В предисловии («Истории краткой») «Нового Маргарита», составленном около 1572 г., он напоминает о нападении крымского хана Девлет-Гирея на Москву в 1571 г.: город сожжен
со множайшими церквами божиими и со бещисленными народы хрестиянскими и с чиноначалники обоих чинов, мирскаго и духовнаго233.

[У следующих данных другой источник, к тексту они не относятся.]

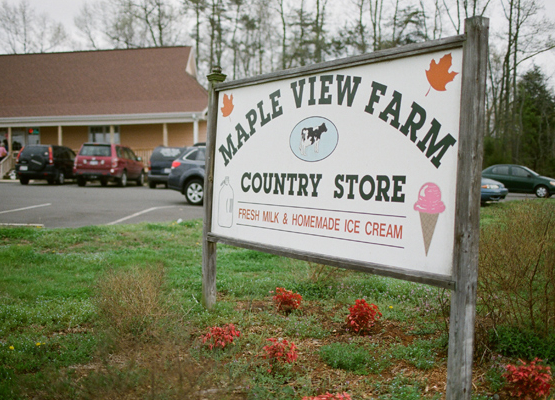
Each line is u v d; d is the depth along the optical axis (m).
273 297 5.28
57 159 21.81
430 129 3.19
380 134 3.55
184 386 2.83
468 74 2.91
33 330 4.48
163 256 7.67
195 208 13.61
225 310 5.09
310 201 4.15
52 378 3.04
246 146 4.90
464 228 2.91
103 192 18.09
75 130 29.30
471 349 2.95
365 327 4.60
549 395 3.25
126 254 7.71
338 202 3.89
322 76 4.06
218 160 5.29
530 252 4.06
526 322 4.14
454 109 3.05
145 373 3.03
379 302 5.59
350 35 40.28
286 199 4.41
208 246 5.27
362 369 3.73
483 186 16.03
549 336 3.95
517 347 3.93
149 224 10.05
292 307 5.18
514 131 34.66
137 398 2.88
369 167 3.63
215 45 46.66
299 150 4.28
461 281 2.92
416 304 5.58
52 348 4.07
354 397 3.32
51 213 11.91
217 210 5.26
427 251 3.18
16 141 29.73
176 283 6.05
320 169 4.06
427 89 3.22
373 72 3.62
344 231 3.82
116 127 28.81
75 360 3.79
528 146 36.25
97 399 2.81
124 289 4.40
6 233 8.61
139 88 29.05
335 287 6.09
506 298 4.24
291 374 3.64
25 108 28.19
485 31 2.88
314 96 4.14
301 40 42.62
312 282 6.19
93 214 11.99
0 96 29.11
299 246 4.25
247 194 4.86
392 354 4.04
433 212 3.15
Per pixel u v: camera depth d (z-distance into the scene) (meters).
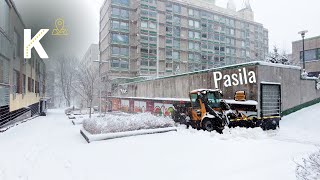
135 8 55.72
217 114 14.06
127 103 33.50
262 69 15.59
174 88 23.55
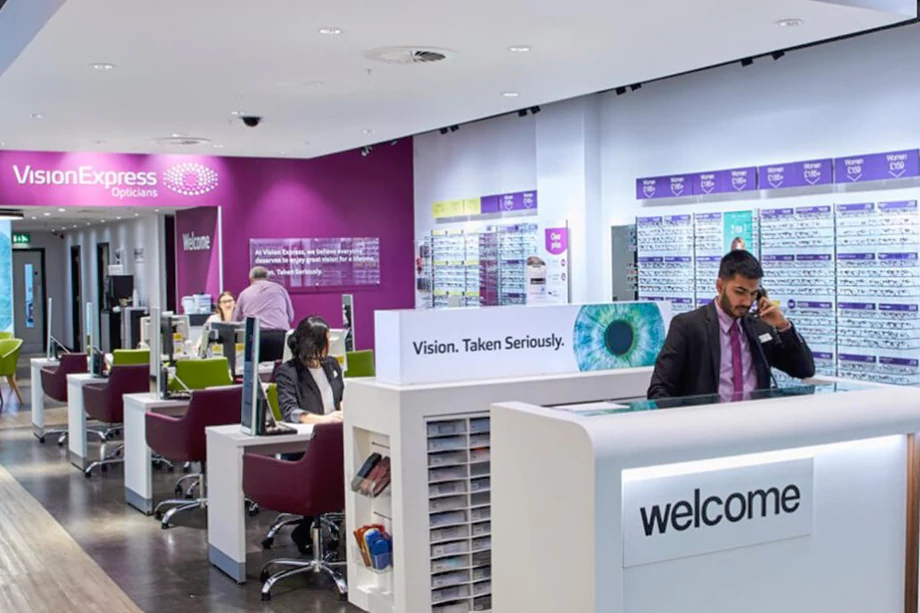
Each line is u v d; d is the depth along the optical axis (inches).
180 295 595.2
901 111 324.2
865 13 243.9
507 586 119.8
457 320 176.7
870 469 129.6
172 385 288.7
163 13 229.8
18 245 897.5
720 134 391.5
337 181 573.0
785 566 122.0
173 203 530.3
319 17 236.4
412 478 169.2
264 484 205.0
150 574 222.4
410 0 222.5
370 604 183.2
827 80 347.9
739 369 152.5
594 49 278.5
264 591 203.5
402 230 593.6
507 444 119.0
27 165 493.0
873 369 331.9
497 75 314.0
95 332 352.5
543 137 472.4
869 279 331.6
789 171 357.7
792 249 355.9
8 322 705.0
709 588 115.5
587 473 104.8
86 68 289.1
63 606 201.0
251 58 280.7
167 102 349.1
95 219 680.4
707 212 395.5
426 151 582.6
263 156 524.4
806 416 120.3
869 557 130.0
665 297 410.6
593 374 185.5
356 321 582.2
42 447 394.9
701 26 253.6
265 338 383.6
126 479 295.4
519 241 494.3
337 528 239.9
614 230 445.1
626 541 108.7
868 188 336.5
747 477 117.8
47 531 261.9
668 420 110.6
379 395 174.6
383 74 308.0
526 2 226.8
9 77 301.4
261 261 553.0
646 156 428.1
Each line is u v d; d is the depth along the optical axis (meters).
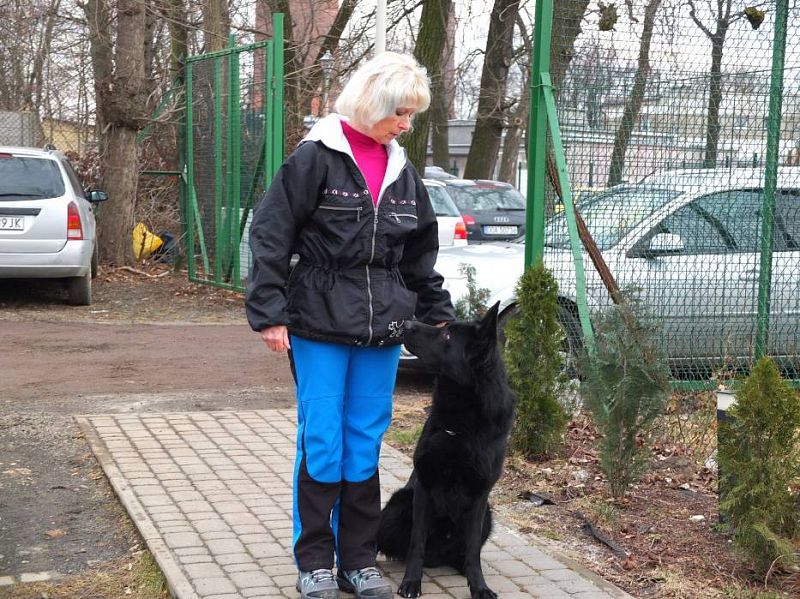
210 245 13.98
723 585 4.07
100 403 7.24
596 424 5.28
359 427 3.72
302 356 3.57
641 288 5.82
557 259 6.80
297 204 3.45
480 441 3.69
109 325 10.99
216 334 10.61
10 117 16.64
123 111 14.60
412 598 3.80
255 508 4.81
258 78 12.00
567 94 6.68
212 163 13.62
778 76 7.08
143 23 14.62
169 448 5.91
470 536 3.78
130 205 15.16
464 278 8.08
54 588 4.02
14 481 5.36
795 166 7.24
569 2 6.57
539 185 6.53
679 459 5.97
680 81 6.95
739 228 7.31
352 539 3.78
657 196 7.07
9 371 8.41
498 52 21.50
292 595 3.76
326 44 18.23
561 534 4.68
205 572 3.97
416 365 7.85
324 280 3.51
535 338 5.77
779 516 4.15
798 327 7.36
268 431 6.38
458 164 41.38
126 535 4.61
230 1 18.19
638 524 4.82
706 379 7.27
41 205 11.24
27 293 12.98
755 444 4.17
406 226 3.58
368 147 3.58
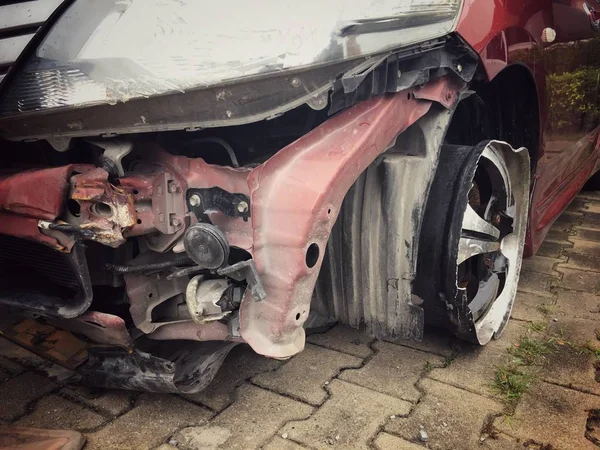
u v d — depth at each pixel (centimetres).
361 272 220
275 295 168
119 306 210
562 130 320
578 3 302
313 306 245
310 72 154
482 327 252
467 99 250
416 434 196
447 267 211
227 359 246
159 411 211
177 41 163
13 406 214
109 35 171
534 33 246
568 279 336
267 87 155
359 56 155
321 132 169
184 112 160
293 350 175
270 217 164
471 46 187
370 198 209
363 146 167
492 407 211
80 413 210
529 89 265
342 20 156
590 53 342
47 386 228
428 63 176
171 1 171
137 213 168
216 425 202
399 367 240
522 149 244
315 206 159
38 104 172
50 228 168
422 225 214
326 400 216
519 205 267
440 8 173
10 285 203
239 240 168
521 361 242
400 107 177
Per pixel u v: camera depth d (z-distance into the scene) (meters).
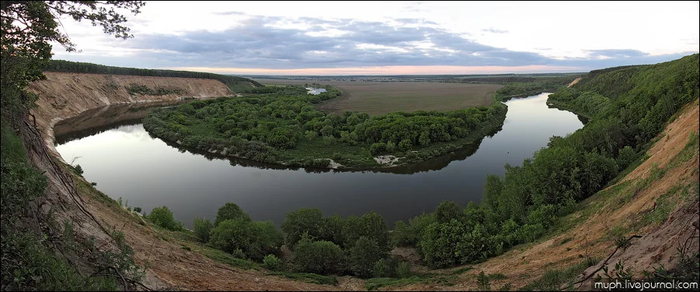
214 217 32.16
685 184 13.34
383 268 18.80
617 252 12.06
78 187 17.47
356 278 18.05
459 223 21.81
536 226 20.86
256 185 40.69
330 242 19.86
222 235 20.23
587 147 30.89
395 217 31.78
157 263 12.79
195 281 12.18
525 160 31.08
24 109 12.25
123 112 92.69
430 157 51.28
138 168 47.09
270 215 32.38
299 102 96.56
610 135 31.00
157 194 37.66
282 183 41.44
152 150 56.81
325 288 15.02
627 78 84.00
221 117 80.50
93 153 53.94
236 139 56.31
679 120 25.70
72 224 11.12
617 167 25.83
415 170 46.38
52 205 11.15
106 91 105.44
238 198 36.53
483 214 25.16
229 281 13.14
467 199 35.59
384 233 21.78
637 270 9.65
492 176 29.11
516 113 92.31
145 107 103.44
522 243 20.41
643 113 33.03
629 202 17.23
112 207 18.17
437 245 20.52
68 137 63.38
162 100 121.62
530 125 75.38
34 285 7.95
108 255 10.12
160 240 16.64
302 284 15.04
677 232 10.38
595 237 15.30
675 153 17.72
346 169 47.00
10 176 8.74
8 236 8.09
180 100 126.56
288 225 22.77
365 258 19.03
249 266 17.12
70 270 8.93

В этом – признание того, что существуют особые мирской и духовный чины. Однако в ином разрезе предстают отношения войны и мира в сообществе. Здесь же Курбский говорит о своих службах царю «в чину стратилацком, потом в синглицком»234. Следовательно, существуют особые полководческий и советнический чины. В «Истории о князя великого московского делех» слово «чин» встречается применительно к социальным или должностным иерархиям и с более размытой семантикой упорядоченности, порядка («презвитер чином»; «стратилацкие чины устрояют ч»; «по ину благочинне устроени полки»; «со многим благочинием и устроением полков»; «и сицевым чином место и град бусурманский облегоша»; «по чину рыцарскому»; Сатана ниспал и не сохранил «своего чина»; «в советническом чину сущу мужу»; монашество – «ангельский чин»; «духовный чин»; по словам апостола Павла, «о Христе все оживут кождо во своем чину»)235. Ни в одном из приведенных примеров слово «чин» не означает иерархическую ступень, а обозначает, нередко в самом общем виде, общие порядки и предназначения.